Le vendredi 4 septembre 2026, la Délégation administrative a donné son accord au lancement du projet pilote PIA, un assistant IA appelé à soutenir le Parlement suisse. PIA sera à la disposition des parlementaires dès la session d’automne 2026.

L’intelligence artificielle (IA) transforme la façon dont nous travaillons. Elle offre de nouvelles possibilités, mais son emploi suscite aussi d’importantes questions relatives à la sécurité des données, à la souveraineté de celles-ci ainsi qu’à la façon de traiter de manière responsable les informations sensibles.

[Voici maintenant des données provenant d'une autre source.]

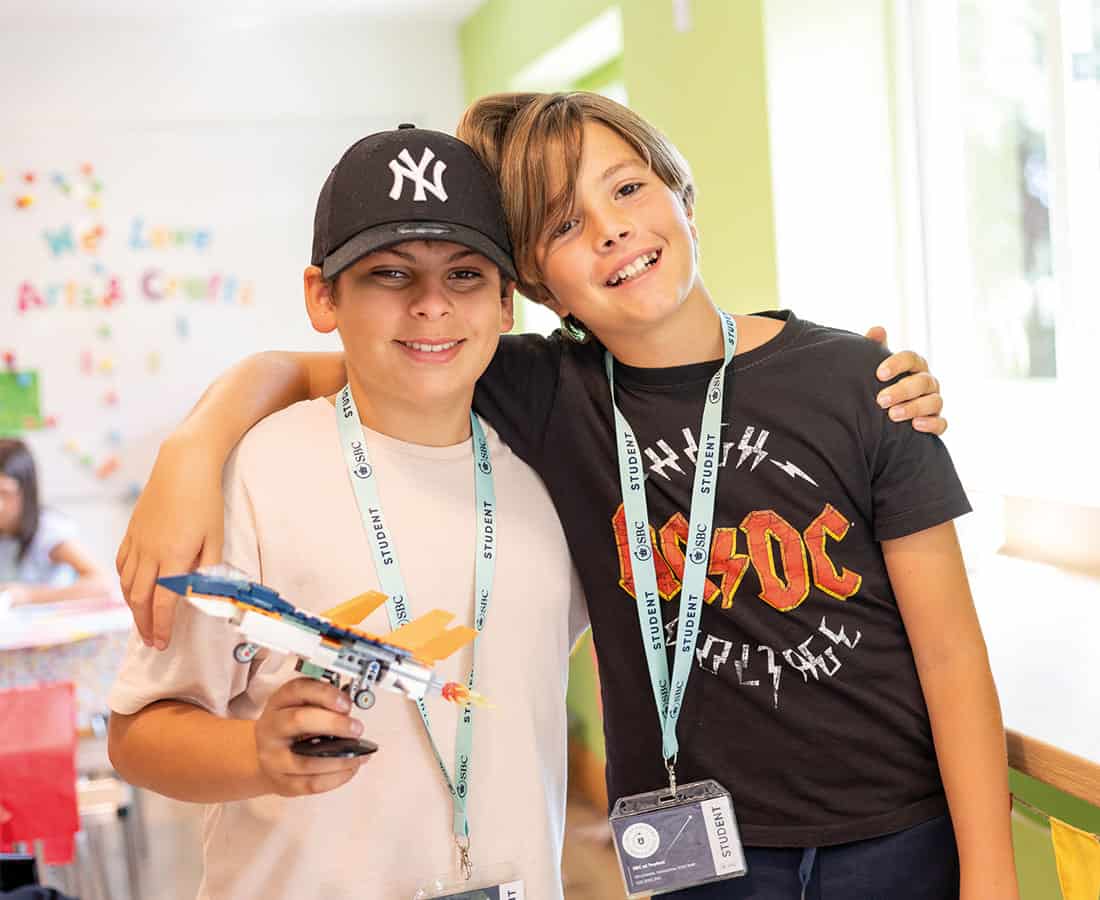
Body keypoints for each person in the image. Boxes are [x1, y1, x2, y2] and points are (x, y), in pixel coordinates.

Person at [113, 96, 991, 898]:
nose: (613, 231)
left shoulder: (841, 385)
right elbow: (329, 370)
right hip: (696, 860)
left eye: (629, 188)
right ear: (533, 285)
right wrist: (191, 449)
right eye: (568, 223)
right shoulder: (538, 402)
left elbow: (950, 655)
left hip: (884, 836)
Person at [107, 126, 586, 899]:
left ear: (506, 303)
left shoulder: (555, 471)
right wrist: (253, 754)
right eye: (389, 273)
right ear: (322, 296)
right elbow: (136, 736)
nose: (431, 304)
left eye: (464, 274)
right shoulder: (253, 471)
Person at [0, 439, 114, 611]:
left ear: (26, 492)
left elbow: (102, 584)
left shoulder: (48, 530)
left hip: (49, 628)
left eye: (5, 493)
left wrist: (28, 596)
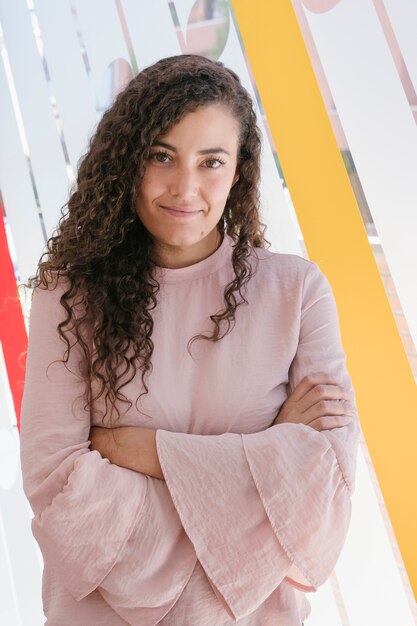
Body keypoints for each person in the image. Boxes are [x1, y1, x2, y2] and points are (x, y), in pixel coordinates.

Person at [19, 54, 360, 625]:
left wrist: (140, 450)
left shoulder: (298, 292)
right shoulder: (70, 294)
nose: (185, 187)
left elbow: (322, 496)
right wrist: (266, 456)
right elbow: (59, 491)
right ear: (128, 162)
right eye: (161, 156)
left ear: (238, 172)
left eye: (211, 162)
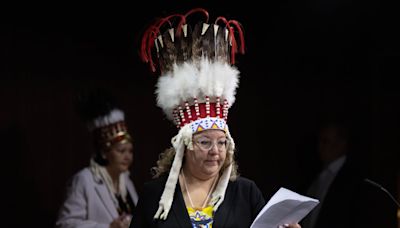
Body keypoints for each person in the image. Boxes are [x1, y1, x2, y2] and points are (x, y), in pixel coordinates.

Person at [131, 8, 301, 228]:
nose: (216, 151)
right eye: (205, 142)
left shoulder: (245, 193)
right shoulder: (154, 194)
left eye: (222, 143)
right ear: (185, 144)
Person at [56, 89, 138, 228]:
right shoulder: (84, 180)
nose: (127, 156)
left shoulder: (126, 182)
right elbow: (65, 224)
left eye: (130, 151)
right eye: (121, 151)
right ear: (105, 152)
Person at [300, 119, 398, 228]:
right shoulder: (314, 174)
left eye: (326, 141)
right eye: (319, 141)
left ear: (341, 143)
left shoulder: (357, 177)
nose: (320, 146)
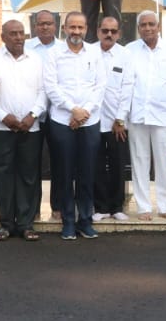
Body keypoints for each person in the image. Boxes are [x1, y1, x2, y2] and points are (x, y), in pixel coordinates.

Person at [122, 11, 166, 221]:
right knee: (139, 162)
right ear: (138, 28)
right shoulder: (129, 50)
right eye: (143, 25)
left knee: (164, 163)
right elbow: (123, 83)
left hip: (164, 115)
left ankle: (165, 206)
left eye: (152, 24)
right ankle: (143, 207)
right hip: (137, 115)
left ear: (158, 27)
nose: (148, 28)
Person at [44, 12, 104, 239]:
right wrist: (73, 110)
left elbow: (100, 86)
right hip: (62, 120)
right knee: (64, 172)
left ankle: (85, 220)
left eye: (80, 27)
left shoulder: (95, 53)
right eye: (72, 27)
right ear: (65, 28)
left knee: (87, 173)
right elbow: (51, 87)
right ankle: (68, 221)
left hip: (90, 120)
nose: (76, 31)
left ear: (86, 29)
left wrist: (83, 112)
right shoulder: (54, 54)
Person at [0, 20, 47, 241]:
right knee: (3, 175)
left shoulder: (36, 59)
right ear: (3, 37)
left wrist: (33, 115)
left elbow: (44, 91)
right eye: (13, 34)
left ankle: (25, 224)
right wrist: (4, 117)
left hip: (30, 128)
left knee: (28, 175)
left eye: (21, 33)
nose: (19, 37)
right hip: (1, 128)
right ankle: (6, 224)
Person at [94, 17, 134, 222]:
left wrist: (120, 119)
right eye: (105, 30)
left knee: (118, 164)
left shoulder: (125, 55)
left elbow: (127, 88)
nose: (109, 34)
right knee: (97, 165)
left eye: (113, 31)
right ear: (98, 31)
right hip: (92, 120)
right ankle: (101, 207)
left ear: (119, 34)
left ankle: (117, 206)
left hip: (116, 122)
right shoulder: (89, 52)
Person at [27, 9, 62, 219]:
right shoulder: (27, 48)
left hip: (58, 114)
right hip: (32, 114)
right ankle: (33, 208)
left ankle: (58, 206)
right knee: (32, 163)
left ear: (56, 26)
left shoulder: (64, 49)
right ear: (35, 26)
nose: (45, 27)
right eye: (41, 23)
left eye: (49, 23)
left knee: (59, 161)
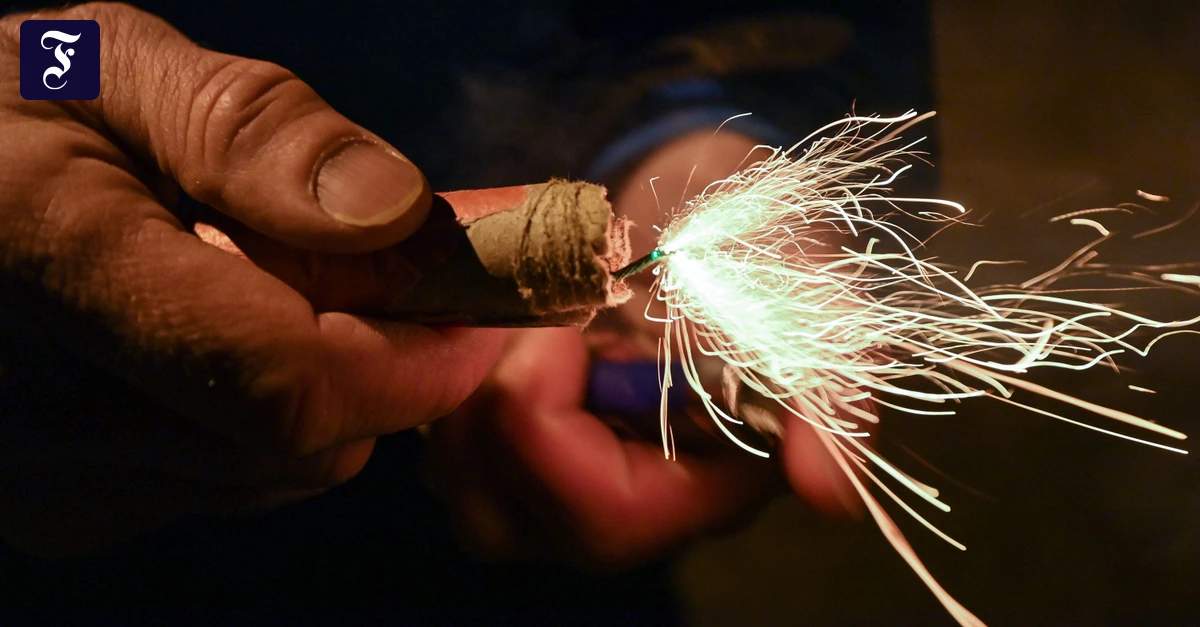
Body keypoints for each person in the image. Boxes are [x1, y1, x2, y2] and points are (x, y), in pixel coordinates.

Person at [0, 1, 931, 620]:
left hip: (505, 554)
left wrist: (703, 125)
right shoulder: (62, 59)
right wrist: (38, 61)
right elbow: (57, 53)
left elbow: (782, 19)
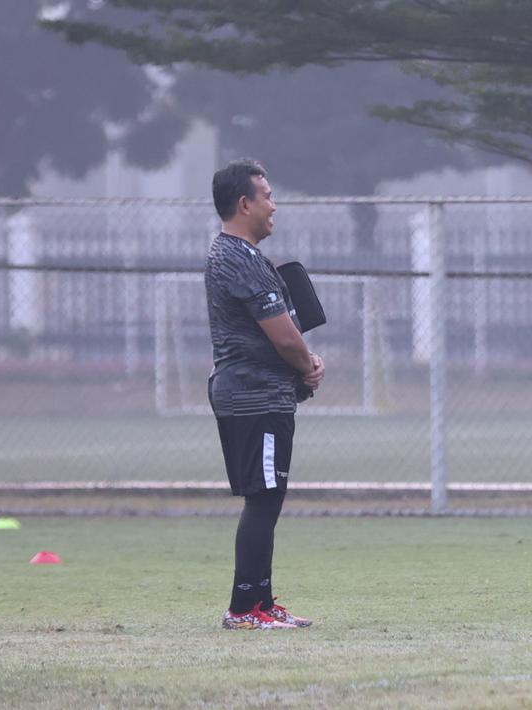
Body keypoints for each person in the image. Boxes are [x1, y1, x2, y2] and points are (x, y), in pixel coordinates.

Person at [205, 158, 325, 629]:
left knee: (268, 497)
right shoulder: (236, 257)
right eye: (267, 196)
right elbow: (283, 336)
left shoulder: (247, 257)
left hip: (264, 394)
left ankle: (262, 602)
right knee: (263, 498)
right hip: (253, 397)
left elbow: (287, 331)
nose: (274, 205)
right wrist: (308, 365)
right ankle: (243, 609)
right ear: (244, 203)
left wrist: (302, 365)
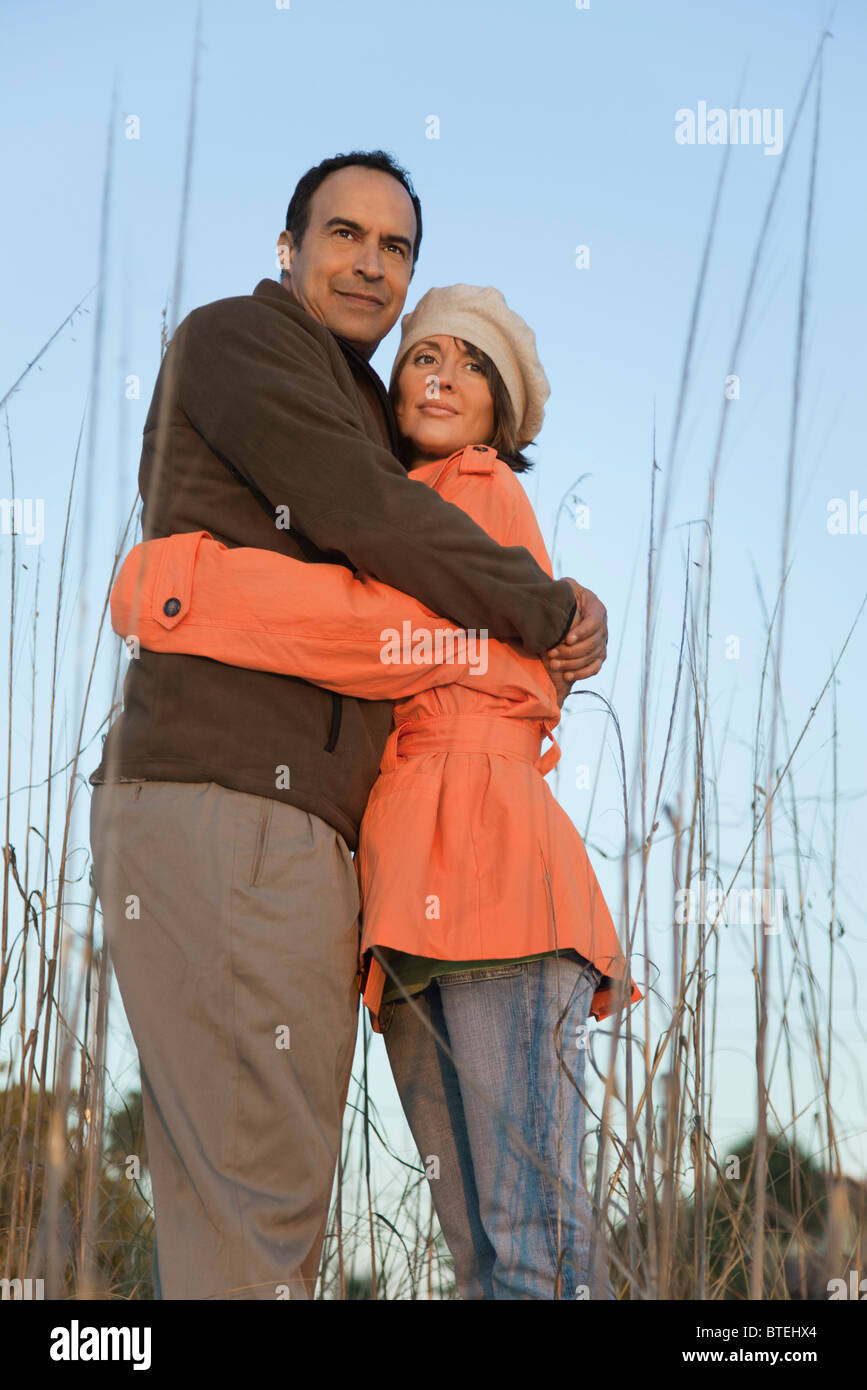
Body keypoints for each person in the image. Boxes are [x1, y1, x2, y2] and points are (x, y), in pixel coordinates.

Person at [88, 152, 609, 1301]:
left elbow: (427, 623)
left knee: (263, 1201)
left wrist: (186, 593)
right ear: (289, 247)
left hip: (379, 865)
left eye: (397, 246)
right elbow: (377, 543)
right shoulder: (246, 342)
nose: (372, 263)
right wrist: (542, 603)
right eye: (344, 234)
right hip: (234, 804)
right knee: (261, 1199)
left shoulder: (410, 447)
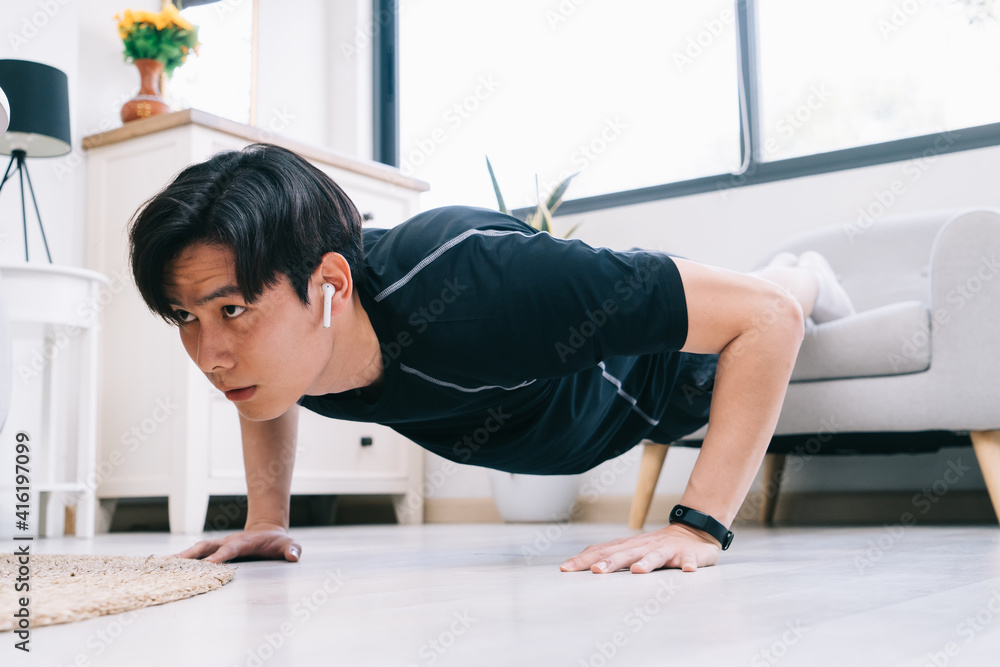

Les exigences qui s’appliquent au Parlement suisse en la matière sont particulièrement élevées. Souvent, les outils IA en libre accès ne répondent pas à ces exigences et peuvent, dès lors, être mis à la disposition des parlementaires et du personnel des Services du Parlement que de façon limitée. Le Parlement et les Services du Parlement souhaitent néanmoins suivre le rythme des évolutions technologiques et mettre à l’épreuve un emploi de l’IA qui soit sûr, responsable et judicieux.

Par conséquent, à sa séance du vendredi 4 septembre 2026, la Délégation administrative (DA) a donné son accord au lancement du projet pilote PIA, qui doit durer environ une année. PIA est l’acronyme de « Parlamenti Intelligentia Artificialis », soit « Intelligence artificielle du Parlement ». Il est prévu que le projet pilote coûte, indépendamment de l’intensité de l’utilisation de l’outil, 150 000francs au plus, montant qui sera couvert par le budget informatique des Services du Parlement. PIA pourra être utilisée par les parlementaires, leurs collaboratrices et collaborateurs personnels, les collaboratrices et collaborateurs des groupes parlementaires ainsi que le personnel des Services du Parlement. Cet outil sera introduit à la session d’automne 2026.

La DA a également approuvé un aide-mémoire sur l’utilisation responsable de l’IA. Ce document définit les principes fondamentaux en matière d’utilisation de l’IA et ses applications dans le contexte parlementaire. Pendant la session d’automne, des spécialistes seront à la disposition des parlementaires afin de répondre à leurs questions concernant l’utilisation de l’IA.

Exploitation et stockage des données en Suisse

Le projet pilote est réalisé en collaboration avec Swisscom. Les données saisies dans PIA ne servent pas à entraîner des modèles d’IA. Les utilisatrices et utilisateurs peuvent sélectionner différents modèles en accès libre (modèles à poids ouverts ou open-weight models). De nouveaux modèles seront ajoutés régulièrement. Pour l’instant, les modèles à disposition se prêtent principalement au traitement des documents des commissions et il n’est pas encore possible d’effectuer de recherche approfondie sur Internet ou de consulter des données actuelles. L’exploitation et le stockage des données sont assurés exclusivement par Swisscom, en Suisse. De cette façon, PIA répond aux exigences élevées en matière de protection et de souveraineté des données.

PIA ne remplace pas entièrement les autres applications faisant intervenir l’IA, mais est plutôt conçue comme un complément sûr aux outils existants pour les cas d’utilisations dont le niveau d’exigence est particulièrement élevé en matière de sécurité et de souveraineté des données. Ainsi PIA pourra traiter, par exemple, des documents de commission classés jusqu’à l’échelon de classification « INTERNE ».

Mandat de la DA

La phase pilote servira à déterminer la manière dont l’IA peut soutenir le travail parlementaire de façon pertinente. À cette fin, l’utilisation de PIA sera évaluée, les champs d’application possibles examinés et l’évolution du marché régulièrement étudiée.

L’examen d’un assistant IA réservé à l’usage du Parlement trouve son origine dans la motion 25.3530 déposée par la Commission de la politique de sécurité du Conseil national, retirée depuis. Dans ce contexte, la DA, le groupe des parlementaires chargés des questions informatiques et le bureau du conseil se sont penchés en fin d’année 2025 sur la façon dont un assistant IA pourrait soutenir les membres du Parlement.

Le 12 mars 2026, la DA a chargé les Services du Parlement d’élaborer une solution sûre et pragmatique, puis, le 4 septembre 2026, elle a donné son accord au lancement du projet pilote PIA. La suite à donner à l’issue de la phase pilote dépendra des résultats de l’évaluation. Une éventuelle solution pérenne sera mise en place dans le cadre d’une procédure d’appel d’offres.